*** Input ***
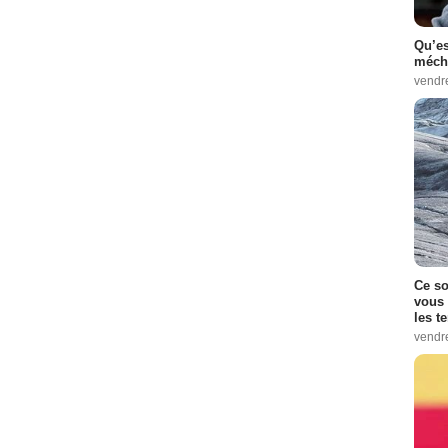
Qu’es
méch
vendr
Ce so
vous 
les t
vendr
*** End of Input ***
*** Input ***
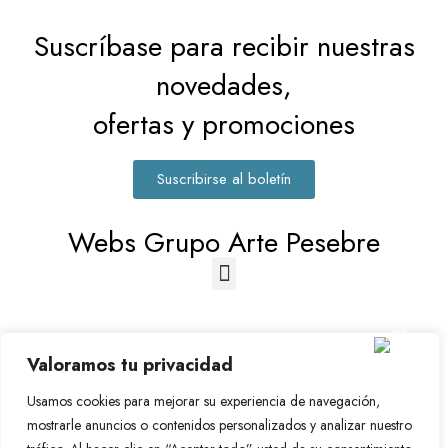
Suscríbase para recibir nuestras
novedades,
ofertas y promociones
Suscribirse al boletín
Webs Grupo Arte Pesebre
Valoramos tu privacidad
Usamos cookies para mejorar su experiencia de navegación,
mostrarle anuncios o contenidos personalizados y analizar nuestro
*** End of Input ***
*** Input ***
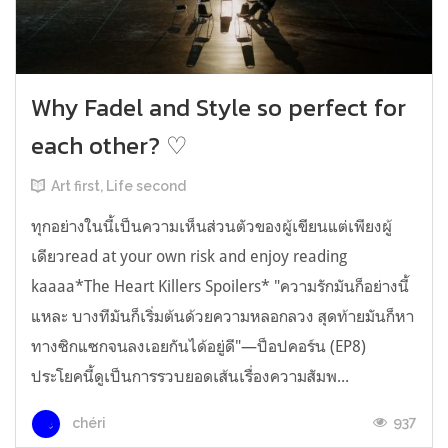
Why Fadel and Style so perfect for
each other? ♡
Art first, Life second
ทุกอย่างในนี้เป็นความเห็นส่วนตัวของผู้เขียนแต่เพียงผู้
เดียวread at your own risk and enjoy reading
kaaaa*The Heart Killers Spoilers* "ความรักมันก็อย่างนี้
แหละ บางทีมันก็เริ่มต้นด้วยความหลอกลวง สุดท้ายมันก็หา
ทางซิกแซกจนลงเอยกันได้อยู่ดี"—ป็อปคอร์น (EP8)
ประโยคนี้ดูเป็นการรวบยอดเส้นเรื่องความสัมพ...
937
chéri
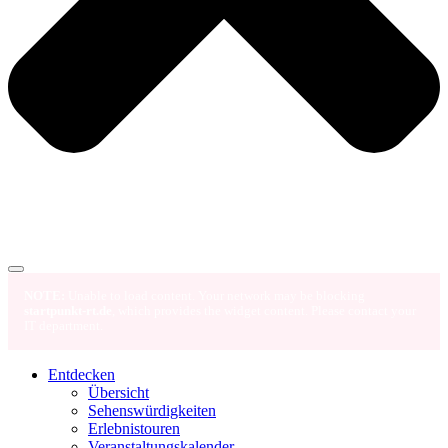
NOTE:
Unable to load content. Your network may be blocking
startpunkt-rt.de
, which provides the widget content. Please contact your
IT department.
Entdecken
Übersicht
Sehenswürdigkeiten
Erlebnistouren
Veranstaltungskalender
*** End of Input ***
= Problem statement =
Given the records above, reproduce precisely and only the lines between the line holding "Sehenswürdigkeiten" and the line holding "Veranstaltungskalender", inclusive.

= Task solution =
Sehenswürdigkeiten
Erlebnistouren
Veranstaltungskalender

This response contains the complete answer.